The theologian is simply a specialist in the field of biblical interpretation taken in the more restricted sense. The philosopher is directly subject to the Bible and must in the last analysis rest upon his own interpretation of the Word. But he may accept the help of those who are more constantly and more exclusively engaged in biblical study than he himself can be.[46]

C. Stephen Evans also notes the intimate relationship between the sciences of Theology and Philosophy thus:

Although some would make a sharp distinction between philosophy and theology, there is substantial overlap in the questions each treats. One way to distinguish between the two is in terms of their audiences: A thinker who is speaking to a religious community and can presuppose the authorities recognized by that community is doing theology. The same thinker addressing a broader community may be doing philosophy.[47]

Though we believe in a ‘practical theology’ we believe John M Frame has gone a tad too far in the following statement:

The best way to define theology, in my view, is as the application of the whole Bible to the whole of human life. Theology is not an attempt to articulate our feelings about God (Schleiermacher), but neither is it merely an attempt to state the objective truth, or to put the truth in ‘proper order’ (Hodge), for Scripture already does those things perfectly well. Theology is, rather, teaching the Bible for the purpose of meeting human needs. It answers human questions, tries to relieve doubts, applies texts to life-situations.[48]

In this view the hippopotamus of Theology has swallowed the camel of Philosophy. For we hold that the application of the whole Bible to the whole of human life belongs to the sphere of Philosophy and not Theology, for Philosophy, as our definition has already noted, deals with life and worldviews. Therefore, Christian Philosophy is the thought-through application of Christian Theology. However, we wholeheartedly agree with Dr Frame that the whole Bible needs to be applied to the whole of human life.

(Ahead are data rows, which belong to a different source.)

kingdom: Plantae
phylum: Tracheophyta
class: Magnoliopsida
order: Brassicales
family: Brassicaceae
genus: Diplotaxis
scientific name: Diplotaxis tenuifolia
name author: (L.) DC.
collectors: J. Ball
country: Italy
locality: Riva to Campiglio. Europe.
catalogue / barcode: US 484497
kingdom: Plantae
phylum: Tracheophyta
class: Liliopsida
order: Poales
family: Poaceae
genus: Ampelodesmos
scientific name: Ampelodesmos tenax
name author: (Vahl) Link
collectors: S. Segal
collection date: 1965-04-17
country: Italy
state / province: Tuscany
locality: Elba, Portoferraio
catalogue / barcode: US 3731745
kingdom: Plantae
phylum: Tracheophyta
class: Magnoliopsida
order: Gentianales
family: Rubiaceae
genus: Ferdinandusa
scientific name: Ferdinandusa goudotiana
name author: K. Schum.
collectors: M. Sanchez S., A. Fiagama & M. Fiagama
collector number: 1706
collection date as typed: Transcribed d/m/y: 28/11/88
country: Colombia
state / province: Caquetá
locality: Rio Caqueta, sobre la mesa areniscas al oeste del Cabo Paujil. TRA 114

As already alluded to, there is also an added and real danger that if we adopt the view of Theology as stated by Dr Frame we will have subordinated and subsumed Philosophy to Theology. Thus Philosophy simply becomes Jonah reflecting in the belly of the great fish of Theology. The flaw in this view is that it implies that we are to build our life and worldview solely upon God’s written revelation.

Though at first blush this sounds noble and pious, the subtlety is that it would seem to ignore and discard the revelation God supplies to all men through the things He has made. Man experiences this revelation of God through his senses. This is what Calvin calls man’s ‘sense of deity.’ To be sure, God’s Word is the spectacles through which man needs to look in order to clearly see God in nature (to use another of Calvin’s terms). Yet men do know and do learn about God through the things God has made (Psalm 19; Romans 1:20&21).

The Bible, for example, mentions the rainbow, but does not explain what colours to mix to make green. The Bible mentions bronze, but not what metals to mix to make bronze. To talk of mixing colours to paint and mixing metals to sculpt is to talk about art and metallurgy. Aesthetics and engineering are just two areas cultural man needs to continue to explore. And as he explores these and other areas, he will be confronted with revelation of God at every turn. 

Thus empirical knowledge is still revelation of God needing to be philosophically pondered. Theology does the cataloguing, putting it, as (Frame above says that) Hodge says, in its ‘proper order,’ and Philosophy does the pondering and applying. They must work together. The reason being is that if you separate them or subordinate or subsume one to the other, Christian man runs the risk of granting non-Christian man autonomy from God. For fallen men readily uncouple the railway carriage of Philosophy from the railway carriage of Theology and sideline and the latter – intending Theology for the scrapheap.

We see this in our own age in the way that Faith has been separated from and even divorced by Reason.


[i] Ronald W. Kirk, Thy Will Be Done: When All Nations Call God Blessed, Nordskog Publishing Inc, Ventura, California, 2013.